・LOVER—いつもあなたの腕の中—
「な、何言ってるんですか? そんなの嘘です。副社長とは別に何でも……」

「今更隠さなくてもいいさ。副社長から直接聞いたんだから、それが真実だろ。まぁ、二人の仲が表沙汰になると真島も周囲に気を使われたりして、仕事がやり辛いだろうから今まで通りの対応をするように。とも釘を刺されたしな。正式に話がまとまるまでは、俺の胸の内にとどめておくから安心しろ」


 どうやら私が隆好と深山さんの前から逃げ出した後。二人の間では話が進んでいたようで。
 深山さんからの質問に、隆好は隠すことなく答えたというのだ。


 信じられない。
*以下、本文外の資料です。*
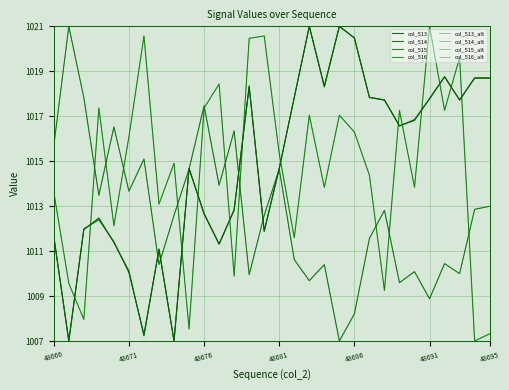

Is this an area chart (filled region under the line)?

No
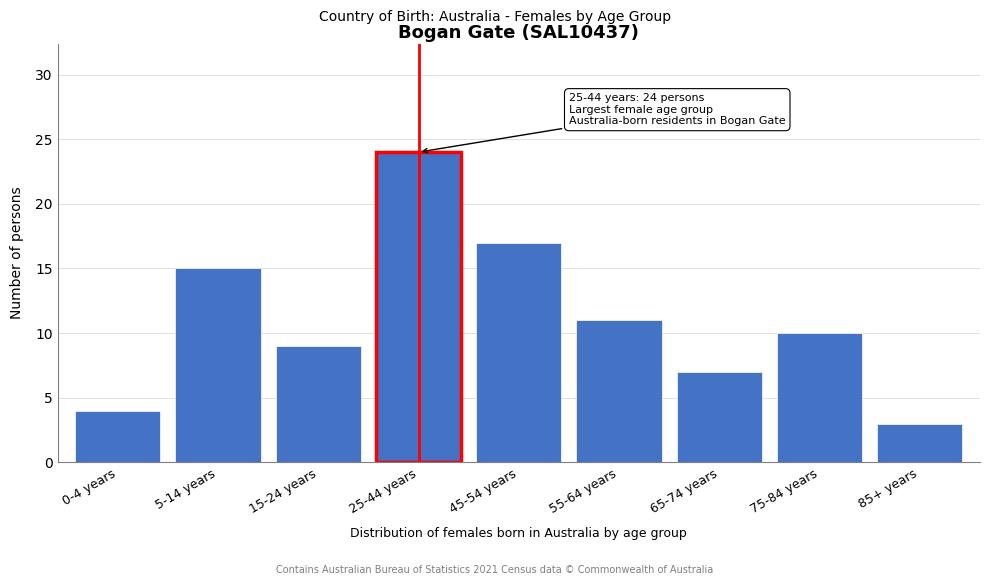

Reading left to right, what are all the values shown in this chart?

4	15	9	24	17	11	7	10	3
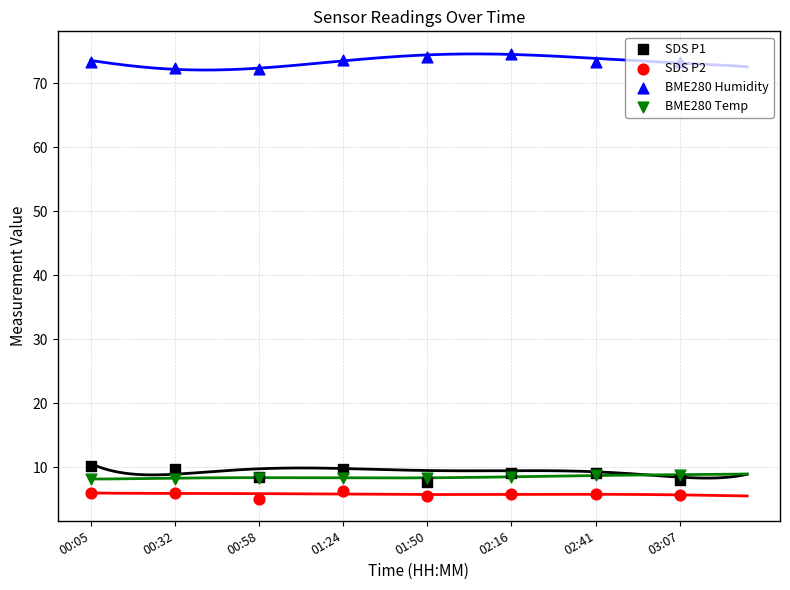

At which category is the sum across all series the highest?

02:16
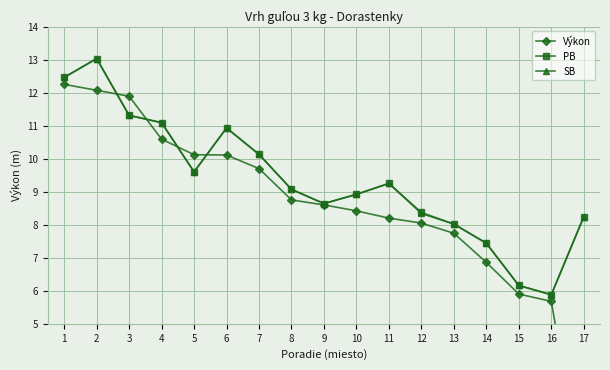

What are all the series names shown in the legend?

Výkon, PB, SB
隆好は何を考えて二人の仲を認めたのだろう。深山さんの前では「西田リュウ」ではなかったのに。


「それに、君達の話を耳にしてしまった後だしね」

「あっ」


 今更ながら口元を手で隠しても遅いのに、間抜けな私は慌てて口を閉ざす。そんな私の行動を面白おかしく笑って眺めている深山さんは、芽衣の肩を叩きながら私に言った。


「青山は俺が責任もって家まで送り届けるから、真島は副社長の所に帰れ」

「でも……」


 私のせいで酔い潰れてしまった芽衣を、深山さんに任せて置き去りにしてもいいのかな。深山さんが送り狼にならない保証がないし。
 もし、芽衣の身に何かあったら……。